Today a Swedish "battlefield museum" opened near Baggensstäket, the site of a legendary encounter between Swedish and Russian forces in August 1719. For various reasons I happened to get involved in the preparations, mostly by doing research in various archives. The modern scientific interpretation of the event is a product of research conducted by the military historian Arne Stade (1912-1999), who among other things brought down Col. Rutger Fuchs from the pinnacles of fame. In Stade's view Fuchs, the commander of Södermanland's infantry regiment and the classical hero of the battle, was really a fraud. Fuchs had, according to Stade, more or less lied about the result of the battle and also usurped honours which rightly belonged to his second in command Lt. Col. von Essen.
When I started to look into the matter I was fairly certain there wasn't really much more critical information to be found. Stade's reputation as an extremely critical and analytical historian suggested that his interpretation of Fuchs would stand, but I soon became convinced that Stade had been entirely mistaken. In my opinion, after looking at the sources Stade used (and some others) there is nothing suspicious at all in regard to Fuchs. To explain it briefly:
The events leading up to Stäket had given many the impression that the Swedish army was unreliable, i.e. when the Russians landed on the Swedish coast the defenders had several times showed very little stomach for fighting (although it should be said that they were often heaviliy outnumbered). There was great anxiety not only in Stockholm but also far inland (it was for example feared that the Russians would move their galleys across land near Södertälje and get to Lake Mälaren). So when the Södermanland regiment actually fought and did so quite doggedly the Councillors of the Realm were pleasantly surprised and immediately came upon the idea of rewarding the regiment. The cost would not be great, but it would set an example for other units - fight well and you will get rewarded. Stade's conclusion was that the reward money was only intended for one of the two Södermanland battalions and that Fuchs by trickery got money for both. In my opinion this is quite impossible as the money was intended to encourage those who fought well. Why then reward only half of Södermanland's regiment? Both battalions had suffered casualties - why should only one half get rewards? What sort of signal would that send to other units? Fight well and hope you are in the right battalion? No, Stade's interpretation is quite wrong.

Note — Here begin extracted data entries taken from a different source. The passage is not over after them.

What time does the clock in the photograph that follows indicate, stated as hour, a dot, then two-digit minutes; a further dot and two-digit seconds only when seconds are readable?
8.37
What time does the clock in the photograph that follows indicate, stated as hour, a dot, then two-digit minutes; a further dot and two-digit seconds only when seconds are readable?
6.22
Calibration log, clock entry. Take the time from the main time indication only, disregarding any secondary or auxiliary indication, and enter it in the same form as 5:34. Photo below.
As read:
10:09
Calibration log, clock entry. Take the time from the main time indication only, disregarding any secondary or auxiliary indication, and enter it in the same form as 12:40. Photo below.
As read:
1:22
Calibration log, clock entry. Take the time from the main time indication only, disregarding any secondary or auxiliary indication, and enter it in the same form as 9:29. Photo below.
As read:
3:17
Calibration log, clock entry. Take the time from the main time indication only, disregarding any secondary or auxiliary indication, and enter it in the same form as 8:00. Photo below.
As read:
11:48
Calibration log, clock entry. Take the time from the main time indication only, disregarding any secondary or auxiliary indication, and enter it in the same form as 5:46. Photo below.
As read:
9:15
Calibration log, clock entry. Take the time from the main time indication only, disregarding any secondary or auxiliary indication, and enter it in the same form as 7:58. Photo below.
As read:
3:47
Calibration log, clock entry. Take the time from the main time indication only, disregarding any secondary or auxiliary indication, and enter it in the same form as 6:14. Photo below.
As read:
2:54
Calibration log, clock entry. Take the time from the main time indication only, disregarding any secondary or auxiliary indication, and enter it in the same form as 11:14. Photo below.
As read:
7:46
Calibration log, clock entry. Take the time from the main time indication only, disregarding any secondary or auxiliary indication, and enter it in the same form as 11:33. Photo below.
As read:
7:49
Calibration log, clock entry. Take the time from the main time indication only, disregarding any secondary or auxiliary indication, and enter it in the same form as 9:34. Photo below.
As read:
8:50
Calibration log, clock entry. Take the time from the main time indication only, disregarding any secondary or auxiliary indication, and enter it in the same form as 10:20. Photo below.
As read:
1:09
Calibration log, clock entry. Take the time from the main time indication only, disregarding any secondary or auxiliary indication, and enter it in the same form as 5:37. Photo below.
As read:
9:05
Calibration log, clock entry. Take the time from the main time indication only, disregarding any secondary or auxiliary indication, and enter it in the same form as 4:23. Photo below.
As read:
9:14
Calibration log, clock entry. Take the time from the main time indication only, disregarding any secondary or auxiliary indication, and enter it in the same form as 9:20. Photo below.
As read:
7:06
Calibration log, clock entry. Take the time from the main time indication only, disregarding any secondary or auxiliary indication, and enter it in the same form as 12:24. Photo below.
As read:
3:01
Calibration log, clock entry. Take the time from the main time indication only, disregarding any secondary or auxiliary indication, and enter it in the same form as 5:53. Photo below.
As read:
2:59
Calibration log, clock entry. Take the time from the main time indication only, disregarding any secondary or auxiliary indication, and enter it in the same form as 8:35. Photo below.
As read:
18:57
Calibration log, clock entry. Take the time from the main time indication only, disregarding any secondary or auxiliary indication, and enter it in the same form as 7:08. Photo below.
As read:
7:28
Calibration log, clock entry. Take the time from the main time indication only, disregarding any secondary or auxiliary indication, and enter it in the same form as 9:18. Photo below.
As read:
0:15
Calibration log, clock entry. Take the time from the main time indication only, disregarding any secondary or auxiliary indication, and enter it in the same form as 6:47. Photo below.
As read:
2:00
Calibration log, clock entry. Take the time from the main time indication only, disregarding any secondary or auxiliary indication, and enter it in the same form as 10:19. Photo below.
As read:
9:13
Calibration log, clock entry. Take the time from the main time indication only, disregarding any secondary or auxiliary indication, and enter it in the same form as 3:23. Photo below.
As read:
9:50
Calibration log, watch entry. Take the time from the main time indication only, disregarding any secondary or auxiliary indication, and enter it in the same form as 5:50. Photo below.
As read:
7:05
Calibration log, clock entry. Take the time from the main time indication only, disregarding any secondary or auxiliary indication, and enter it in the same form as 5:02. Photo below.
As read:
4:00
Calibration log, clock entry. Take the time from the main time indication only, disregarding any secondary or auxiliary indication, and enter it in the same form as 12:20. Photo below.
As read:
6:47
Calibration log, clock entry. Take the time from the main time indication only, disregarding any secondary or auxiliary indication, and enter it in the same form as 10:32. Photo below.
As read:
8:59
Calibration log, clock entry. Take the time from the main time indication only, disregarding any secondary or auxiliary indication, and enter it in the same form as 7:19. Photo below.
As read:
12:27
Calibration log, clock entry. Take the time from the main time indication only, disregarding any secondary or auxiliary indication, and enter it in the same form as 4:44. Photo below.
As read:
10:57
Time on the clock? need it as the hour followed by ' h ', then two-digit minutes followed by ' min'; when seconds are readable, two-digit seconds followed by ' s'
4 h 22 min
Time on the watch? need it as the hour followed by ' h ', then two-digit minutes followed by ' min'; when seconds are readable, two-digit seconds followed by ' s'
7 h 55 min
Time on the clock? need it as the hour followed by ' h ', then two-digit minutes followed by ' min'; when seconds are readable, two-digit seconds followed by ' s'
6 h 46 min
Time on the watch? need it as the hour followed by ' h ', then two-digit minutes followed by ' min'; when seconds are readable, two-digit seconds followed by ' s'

Fuchs may in his report have exaggerated, but which commander doesn't? The Russians would surely put out their version, so of course the Swedes did the same. The Russian material I have seen actually fits very well with the basic information given by Fuchs. While the Russian force did not plan to capture Stockholm it is natural that their mission appeared to be just that to the horrified citizens of the capital and that Fuchs and his superiors "milked" the subsequent Russian retreat as much as they could. Nothing particularly sinister about that.
Something should perhaps be said about the other units present and about Baltzar von Dahlheim. Why were they not rewarded in the same way as Fuchs? Well, the truth is most likely that they played a very insignificant role. The other army units served, as far as I can see, on the Swedish galleys and the outposts on shore seem to have been withdrawn as soon as the Russians landed. These army units suffered practically no losses at all, which also suggests that they were well away from the infantry action. Dahlheim? Well, he appears to have been a rather peculiar figure who wasn't too well regarded by his superiors. I tend to think that his role during the actual fight was fairly insignificant as well.